- [PROVIDED PASSAGE]:
** begin **
Filing for Bankruptcy?

Bankruptcy can be a trap for the unwary, particularly if you file bankruptcy pro se, i.e., without legal representation by a knowledgeable bankruptcy attorney.  Some common mistakes to avoid when filing for bankruptcy are listed below.  You can escape all of these errors by retaining competent bankruptcy counsel and following his or her directions.

  1.  Filing Bankruptcy When there Are Better Alternatives.  Some people who file bankruptcy are unaware there may be less drastic and costly alternatives.  Alternatives can include renegotiation of debts (which also is known as a workout) with creditors and the short sale of underwater real estate properties.
  2.  Filing Bankruptcy at the Wrong Time.  Timing in a bankruptcy is everything and can have wide-ranging implications.  For example, if a debtor files bankruptcy while having excess cash on hand, i.e., cash that exceeds the allowed exemption for wages in Minnesota (20 days exemption for wages after they are deposited to debtor’s bank account or exemption for 40 times the federal minimum hourly wage or minimum of 75% of weekly disposable wages), he or she will be required to pay such funds over to the trustee.  This could arise if the debtor filed bankruptcy after receiving a paycheck but held on to the cash and did not quickly pay the bills which the paycheck will be used to meet.
  3.  Filing the Wrong Type of Bankruptcy.  There are two types of bankruptcy available to a consumer debtor: a Chapter 7 liquidation and a Chapter 13 wage earner reorganization.  The type of bankruptcy used depends on the consumer’s personal circumstances and the purpose of the bankruptcy.   If a debtor has low or no income and is without assets, a Chapter 7 bankruptcy is the logical choice.  If the debtor is underwater on a mortgage, however, a Chapter 7 bankruptcy will cause the debtor to lose the property.  Instead, a Chapter 13 wage earner reorganization must be filed.  If bankruptcy is filed under for the wrong chapter, the debtor could lose valuable property, or end up not discharging certain debts.
  4.  Lying.  Bankruptcy debtors sometimes lie with drastic consequences even though bankruptcy cases must be filed under oath.  A bankruptcy case will be dismissed if the bankruptcy judge determines that the debtor lied in his or her bankruptcy filing.  This could result in dismissal of the bankruptcy case and the debtor being denied the right to file for bankruptcy ever again as to the debts at issue.
** end **
- [WORK TO COMPLETE]:
Answer the following questions using the bankruptcy passage, numbering each answer to match its question.
1. What is renegotiation of debts with creditors also known as?
2. What two types of bankruptcy are available to a consumer debtor?
3. What will a debtor who files while holding excess cash on hand be required to do with those funds?

Stored items:
** begin **
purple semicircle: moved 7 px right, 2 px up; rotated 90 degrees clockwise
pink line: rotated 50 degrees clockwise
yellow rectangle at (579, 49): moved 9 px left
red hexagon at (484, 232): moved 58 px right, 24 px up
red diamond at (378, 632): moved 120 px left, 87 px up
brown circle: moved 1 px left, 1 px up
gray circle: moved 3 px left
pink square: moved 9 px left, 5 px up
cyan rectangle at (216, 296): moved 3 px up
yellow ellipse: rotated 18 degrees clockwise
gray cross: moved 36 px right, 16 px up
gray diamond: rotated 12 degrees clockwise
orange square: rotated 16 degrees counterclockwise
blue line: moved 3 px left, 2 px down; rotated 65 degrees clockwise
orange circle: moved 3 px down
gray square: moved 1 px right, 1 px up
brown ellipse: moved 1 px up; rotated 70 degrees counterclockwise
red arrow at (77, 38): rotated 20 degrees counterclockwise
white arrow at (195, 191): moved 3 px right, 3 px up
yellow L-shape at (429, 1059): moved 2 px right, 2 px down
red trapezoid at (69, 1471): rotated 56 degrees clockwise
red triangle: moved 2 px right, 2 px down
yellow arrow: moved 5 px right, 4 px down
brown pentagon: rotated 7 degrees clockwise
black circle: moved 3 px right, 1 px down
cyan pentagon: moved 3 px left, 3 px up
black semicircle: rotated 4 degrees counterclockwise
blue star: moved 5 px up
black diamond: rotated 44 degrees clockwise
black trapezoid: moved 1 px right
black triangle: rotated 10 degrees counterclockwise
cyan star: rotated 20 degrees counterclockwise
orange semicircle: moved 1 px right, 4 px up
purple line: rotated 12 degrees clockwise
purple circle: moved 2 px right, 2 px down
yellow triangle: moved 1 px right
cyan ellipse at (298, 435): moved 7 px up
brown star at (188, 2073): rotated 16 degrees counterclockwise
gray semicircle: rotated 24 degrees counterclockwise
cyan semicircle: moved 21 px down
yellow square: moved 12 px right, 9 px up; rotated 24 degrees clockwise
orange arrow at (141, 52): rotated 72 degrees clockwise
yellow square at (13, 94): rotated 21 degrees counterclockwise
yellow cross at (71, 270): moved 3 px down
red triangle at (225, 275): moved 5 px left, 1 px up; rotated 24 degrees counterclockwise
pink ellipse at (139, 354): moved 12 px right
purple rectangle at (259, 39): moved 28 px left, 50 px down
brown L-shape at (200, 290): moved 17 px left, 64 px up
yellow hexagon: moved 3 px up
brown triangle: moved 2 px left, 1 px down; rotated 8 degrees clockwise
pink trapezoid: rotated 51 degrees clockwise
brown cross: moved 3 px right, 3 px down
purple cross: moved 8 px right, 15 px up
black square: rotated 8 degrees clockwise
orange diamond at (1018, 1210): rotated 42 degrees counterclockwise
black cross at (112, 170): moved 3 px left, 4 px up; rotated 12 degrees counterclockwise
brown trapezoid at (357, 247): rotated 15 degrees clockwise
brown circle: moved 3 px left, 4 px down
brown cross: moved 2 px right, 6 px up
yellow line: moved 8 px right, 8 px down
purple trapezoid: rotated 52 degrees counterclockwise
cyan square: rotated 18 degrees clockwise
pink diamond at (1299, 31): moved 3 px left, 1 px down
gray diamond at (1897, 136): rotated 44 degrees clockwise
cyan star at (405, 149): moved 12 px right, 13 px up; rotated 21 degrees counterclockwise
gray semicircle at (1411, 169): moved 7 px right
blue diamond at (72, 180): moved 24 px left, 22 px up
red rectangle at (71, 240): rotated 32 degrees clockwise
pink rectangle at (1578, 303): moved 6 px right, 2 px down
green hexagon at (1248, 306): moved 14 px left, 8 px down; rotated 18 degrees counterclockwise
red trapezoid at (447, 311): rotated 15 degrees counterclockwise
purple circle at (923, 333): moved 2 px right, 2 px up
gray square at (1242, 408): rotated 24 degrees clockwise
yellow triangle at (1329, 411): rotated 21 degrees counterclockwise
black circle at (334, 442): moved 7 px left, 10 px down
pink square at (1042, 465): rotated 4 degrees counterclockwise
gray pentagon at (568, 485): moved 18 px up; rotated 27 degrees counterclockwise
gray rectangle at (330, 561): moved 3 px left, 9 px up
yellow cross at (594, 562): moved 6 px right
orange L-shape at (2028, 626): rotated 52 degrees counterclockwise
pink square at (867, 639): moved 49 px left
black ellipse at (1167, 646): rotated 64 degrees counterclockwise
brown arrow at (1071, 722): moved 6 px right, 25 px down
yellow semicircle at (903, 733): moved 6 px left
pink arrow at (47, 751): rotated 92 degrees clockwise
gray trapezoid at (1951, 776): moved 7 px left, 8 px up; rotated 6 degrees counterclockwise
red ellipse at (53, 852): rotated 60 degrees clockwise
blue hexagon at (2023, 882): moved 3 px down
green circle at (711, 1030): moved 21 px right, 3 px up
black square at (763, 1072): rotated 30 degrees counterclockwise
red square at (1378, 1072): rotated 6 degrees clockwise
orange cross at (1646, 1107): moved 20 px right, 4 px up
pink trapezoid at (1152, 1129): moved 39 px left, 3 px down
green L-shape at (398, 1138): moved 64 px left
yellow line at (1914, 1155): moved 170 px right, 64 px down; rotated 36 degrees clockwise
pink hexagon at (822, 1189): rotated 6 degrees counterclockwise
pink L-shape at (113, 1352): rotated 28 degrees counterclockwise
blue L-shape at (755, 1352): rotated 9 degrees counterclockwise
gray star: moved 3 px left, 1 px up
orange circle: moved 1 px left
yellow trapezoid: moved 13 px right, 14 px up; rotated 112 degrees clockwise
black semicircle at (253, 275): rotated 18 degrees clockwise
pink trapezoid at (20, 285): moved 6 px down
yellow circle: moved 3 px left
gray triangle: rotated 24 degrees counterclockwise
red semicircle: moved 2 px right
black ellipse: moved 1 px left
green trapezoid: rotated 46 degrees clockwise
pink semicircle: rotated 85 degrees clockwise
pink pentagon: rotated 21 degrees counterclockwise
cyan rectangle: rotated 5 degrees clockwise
** end **
- [REPLY]:
1. A workout.
2. A Chapter 7 liquidation and a Chapter 13 wage earner reorganization.
3. Pay them over to the trustee.